People are actually six times more likely to buy jam from Group A than Group B purely because it’s an easier choice to make. Even if they just have to choose which to taste from, Group A will have a higher conversion rate.

This is one of the tricks Palessi from the previous post used to ‘help’ customers choose to buy shoes. They limited what was available to reduce the mental load on their customers. It is much easier to decide which boots to buy if there are only 4 styles available.

Willpower

How often have you got to the end of the day only to be asked ‘what do you want for dinner?’ and found it impossible to decide? That’s because your willpower has been depleted throughout the day and you just can’t make decisions anymore.

This is also why people tend to be granted parole if their hearing is in the morning compared to the afternoon. A study of Isreali parole rulings found that you are between two and six times more likely to have parole granted if you’re seen in the morning compared to being seen last thing in the afternoon.

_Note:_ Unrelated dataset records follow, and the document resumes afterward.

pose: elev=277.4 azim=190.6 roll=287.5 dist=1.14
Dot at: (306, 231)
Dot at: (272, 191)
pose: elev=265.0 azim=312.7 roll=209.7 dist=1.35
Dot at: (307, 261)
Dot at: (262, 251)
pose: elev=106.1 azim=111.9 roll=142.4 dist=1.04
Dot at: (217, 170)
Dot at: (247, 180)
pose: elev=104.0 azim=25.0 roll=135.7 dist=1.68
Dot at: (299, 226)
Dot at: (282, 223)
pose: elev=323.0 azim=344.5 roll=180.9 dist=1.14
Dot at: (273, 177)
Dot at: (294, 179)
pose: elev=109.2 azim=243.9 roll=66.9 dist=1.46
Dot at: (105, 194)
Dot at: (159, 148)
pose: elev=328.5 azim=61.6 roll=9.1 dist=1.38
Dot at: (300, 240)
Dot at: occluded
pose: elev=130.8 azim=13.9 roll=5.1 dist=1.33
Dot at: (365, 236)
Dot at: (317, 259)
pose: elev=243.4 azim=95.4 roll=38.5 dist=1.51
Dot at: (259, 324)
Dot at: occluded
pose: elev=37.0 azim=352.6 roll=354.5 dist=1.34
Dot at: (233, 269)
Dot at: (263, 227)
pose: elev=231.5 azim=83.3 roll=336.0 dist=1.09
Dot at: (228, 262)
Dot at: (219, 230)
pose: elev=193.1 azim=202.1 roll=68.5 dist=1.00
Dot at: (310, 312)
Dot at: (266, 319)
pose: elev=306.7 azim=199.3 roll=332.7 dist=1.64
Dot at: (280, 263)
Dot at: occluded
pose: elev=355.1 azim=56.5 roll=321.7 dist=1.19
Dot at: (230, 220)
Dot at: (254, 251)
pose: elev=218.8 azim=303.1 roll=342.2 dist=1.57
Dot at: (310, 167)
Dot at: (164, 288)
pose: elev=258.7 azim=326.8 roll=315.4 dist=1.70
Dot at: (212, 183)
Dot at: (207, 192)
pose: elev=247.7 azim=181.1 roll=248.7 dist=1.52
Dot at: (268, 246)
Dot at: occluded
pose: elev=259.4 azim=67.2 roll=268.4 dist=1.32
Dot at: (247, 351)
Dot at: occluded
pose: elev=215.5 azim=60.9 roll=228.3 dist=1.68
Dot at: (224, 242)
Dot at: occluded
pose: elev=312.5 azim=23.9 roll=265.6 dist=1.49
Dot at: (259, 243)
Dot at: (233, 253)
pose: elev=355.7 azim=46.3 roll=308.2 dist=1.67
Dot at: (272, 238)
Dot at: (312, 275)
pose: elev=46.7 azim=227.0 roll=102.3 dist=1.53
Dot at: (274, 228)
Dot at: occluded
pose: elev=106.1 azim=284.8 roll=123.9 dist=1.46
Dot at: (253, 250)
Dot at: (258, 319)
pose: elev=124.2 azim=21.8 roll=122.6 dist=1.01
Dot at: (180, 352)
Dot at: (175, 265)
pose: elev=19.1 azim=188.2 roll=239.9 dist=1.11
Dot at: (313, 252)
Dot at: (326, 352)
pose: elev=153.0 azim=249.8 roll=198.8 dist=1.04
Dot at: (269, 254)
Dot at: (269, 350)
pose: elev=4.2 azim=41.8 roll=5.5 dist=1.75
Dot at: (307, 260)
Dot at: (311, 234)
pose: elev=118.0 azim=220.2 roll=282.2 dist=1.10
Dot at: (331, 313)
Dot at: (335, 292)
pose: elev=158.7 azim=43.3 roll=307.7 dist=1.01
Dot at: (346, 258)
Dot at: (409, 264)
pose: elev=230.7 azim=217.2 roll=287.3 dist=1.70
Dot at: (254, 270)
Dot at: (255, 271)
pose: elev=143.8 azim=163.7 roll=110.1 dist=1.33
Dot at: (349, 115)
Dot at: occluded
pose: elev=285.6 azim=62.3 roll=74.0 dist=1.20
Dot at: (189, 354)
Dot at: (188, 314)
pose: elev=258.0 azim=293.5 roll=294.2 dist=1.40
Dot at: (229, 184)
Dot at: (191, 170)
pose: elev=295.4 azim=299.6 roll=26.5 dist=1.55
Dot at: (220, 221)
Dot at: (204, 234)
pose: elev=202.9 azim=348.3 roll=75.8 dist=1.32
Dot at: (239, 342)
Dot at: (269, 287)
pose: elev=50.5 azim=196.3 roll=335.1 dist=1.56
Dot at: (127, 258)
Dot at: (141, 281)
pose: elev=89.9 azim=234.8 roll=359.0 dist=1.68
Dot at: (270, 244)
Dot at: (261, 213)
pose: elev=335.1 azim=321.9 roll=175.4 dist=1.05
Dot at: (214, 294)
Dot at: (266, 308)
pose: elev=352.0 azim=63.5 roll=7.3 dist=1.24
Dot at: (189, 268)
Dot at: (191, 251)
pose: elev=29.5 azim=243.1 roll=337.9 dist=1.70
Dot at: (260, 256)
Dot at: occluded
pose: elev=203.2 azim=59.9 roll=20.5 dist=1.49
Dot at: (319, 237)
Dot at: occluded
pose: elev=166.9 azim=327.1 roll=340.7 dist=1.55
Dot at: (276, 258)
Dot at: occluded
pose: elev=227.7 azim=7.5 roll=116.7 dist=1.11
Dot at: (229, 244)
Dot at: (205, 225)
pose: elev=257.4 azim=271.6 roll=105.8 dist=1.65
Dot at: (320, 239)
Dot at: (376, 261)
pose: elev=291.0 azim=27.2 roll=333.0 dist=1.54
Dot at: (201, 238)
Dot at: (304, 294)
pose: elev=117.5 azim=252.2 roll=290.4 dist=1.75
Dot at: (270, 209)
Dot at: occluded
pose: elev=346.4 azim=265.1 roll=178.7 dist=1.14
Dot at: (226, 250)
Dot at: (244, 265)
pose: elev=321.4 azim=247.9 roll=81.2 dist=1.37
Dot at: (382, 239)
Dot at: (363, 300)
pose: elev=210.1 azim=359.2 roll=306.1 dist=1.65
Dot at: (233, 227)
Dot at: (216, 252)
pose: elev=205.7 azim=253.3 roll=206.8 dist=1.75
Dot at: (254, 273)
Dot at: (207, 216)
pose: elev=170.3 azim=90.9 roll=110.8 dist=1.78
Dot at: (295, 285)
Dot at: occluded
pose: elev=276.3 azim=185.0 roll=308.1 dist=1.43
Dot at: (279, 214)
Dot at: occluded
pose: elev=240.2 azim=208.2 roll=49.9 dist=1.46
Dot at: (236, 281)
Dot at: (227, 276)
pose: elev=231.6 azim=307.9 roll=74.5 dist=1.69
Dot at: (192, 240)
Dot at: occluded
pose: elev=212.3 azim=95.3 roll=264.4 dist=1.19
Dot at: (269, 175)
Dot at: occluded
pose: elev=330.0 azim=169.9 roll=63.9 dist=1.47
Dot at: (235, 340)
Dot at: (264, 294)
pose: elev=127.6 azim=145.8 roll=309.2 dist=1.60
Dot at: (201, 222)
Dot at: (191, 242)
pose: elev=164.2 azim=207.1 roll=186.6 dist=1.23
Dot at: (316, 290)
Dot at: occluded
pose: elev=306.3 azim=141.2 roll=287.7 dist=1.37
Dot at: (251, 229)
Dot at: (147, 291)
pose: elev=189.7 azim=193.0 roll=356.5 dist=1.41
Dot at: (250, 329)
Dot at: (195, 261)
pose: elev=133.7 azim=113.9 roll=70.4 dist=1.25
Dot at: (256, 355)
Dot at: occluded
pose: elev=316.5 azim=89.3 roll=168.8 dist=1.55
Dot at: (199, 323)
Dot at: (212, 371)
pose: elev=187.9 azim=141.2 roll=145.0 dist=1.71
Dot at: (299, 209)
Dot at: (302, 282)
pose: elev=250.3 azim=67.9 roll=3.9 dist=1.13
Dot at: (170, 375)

How to combat overload and fatigue

Think of car websites. When you’re customising your ideal car there are HUNDREDS of choices for you to make. Do you want leather trim? Do you want metallic paint? What about a ‘winter pack’? These are sites which require their users to make choices in quick succession or they can’t covert.

1: Cut the number of decisions

Sometimes less is more; when Procter and Gamble cut their Head & Shoulders line down from 26 options to just 15, they saw a 10% sales increase

2: Categorise

This is how your supermarket makes your life easier. When you’re in the toiletries aisle, you’re in shower mode. All your headspace is filled with soap and shampoo and toothpaste. There’s no way you’re going to pick up the milk which is on display beside the paracetamol.

3: Condition for complexity

This is how car websites really make a difference. You’re first asked to pick a fuel type (two options), gearbox (two-ish options), then wheel trim (relatively inconsequential – five options), then exterior colour (can be around 53 options).